653 F.3d 820, 2011 WL 3198226 (9th Cir. 2011). Represented appellants in a case involving First Amendment and Lanham Act issues. Obtained appellate decision ordering reconsideration of a permanent injunction on First Amendment grounds that ultimately resulted in the vacation of a permanent injunction that mandated a “splash page” on a website.
Pulte Homes, Inc. v. Laborers‘ International Union of America
648 F.3d 295 (6th Cir. 2011). Obtained reversal of district court ruling that a union’s alleged misuse of phone system and emails did not state a claim for violation of the Computer Fraud and Abuse Act (CFAA).
Represent numerous clients in investigations related to information security by the OCR, the Office of the Inspector General, and state attorneys general.
Blue Cross of California Website Security Cases.
Represented the defendants in a series of consolidated class actions arising from an alleged data security incident.
People of the State of New York v. Synergy 6, Inc., et al.
Represented two of the defendants in an action brought by Eliot Spitzer arising out of the alleged improper sending of commercial emails. The case sought $20,000,000 in civil penalties and was ultimately resolved for $50,000.
Represented a Fortune 20 company in a multistate attorney general investigation arising out of false claims allegations.
Smith v. Trusted Universal Standards in Electronic Transactions, Inc.
2010 WL 1799456 (D.N.J., 2010). Obtained dismissal of privacy litigation based upon allegations of wiretapping.
Yahoo, Inc. v. XYZ Companies
Represented Yahoo in a matter based upon allegations of trademark infringement, spamming, and deceptive claims regarding online lotteries.

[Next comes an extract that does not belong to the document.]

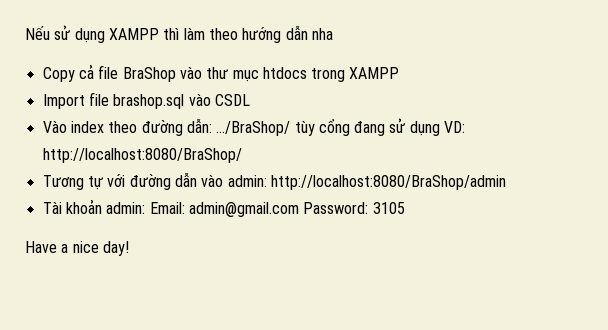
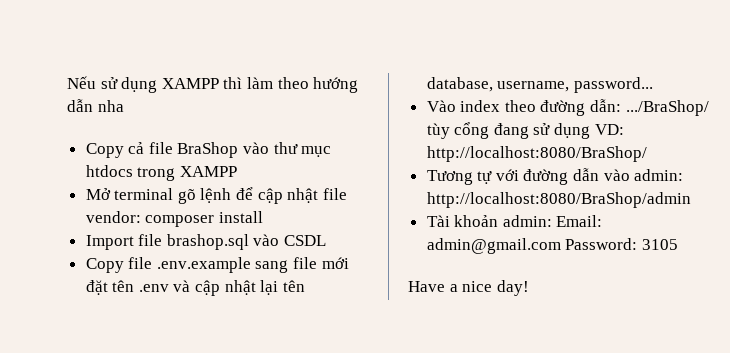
(400, 73) none -> [85,187,347,204] [85,211,263,227] // Mở terminal gõ lệnh để cập nhật file vendor: composer install
(250, 100) none -> [85,257,349,273] [85,280,305,296] [426,77,653,93] // Copy file .env.example sang file mới đặt tên .env và cập nhật lại tên database, username, password...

Stone v. Howard Johnson International, Inc
Representing the defendant in a class action based upon allegations of wiretapping.
Mirkarimi v. Great Lakes Higher Education Corporation
Representing the defendant in a class action based upon allegations of the improper recording of telephone calls. Case was voluntarily dismissed.
Davis v. Carbonite, Inc
Represented Carbonite in a putative class action arising from data loss allegations. The matter settled on confidential terms and was dismissed, with prejudice, before class certification.
Raymond James Financial Services, Inc. v. Otteman
Represented Raymond James in an action alleging the improper use and disclosure of sensitive information on the Internet, and obtained a temporary restraining order (TRO) enjoining the defendant from disclosing information, and requiring the destruction of the information.
Welsh v. Acxiom Corporation
Represented Acxiom in a matter alleging unfair competition, trade secret violations, and interference torts.
People of the State of California v. American Home Craft, Inc., et al.
Represented the defendants in an action brought by the California attorney general alleging a violation of the federal Do-Not-Call Act and California’s Unfair Competition Law (UCL).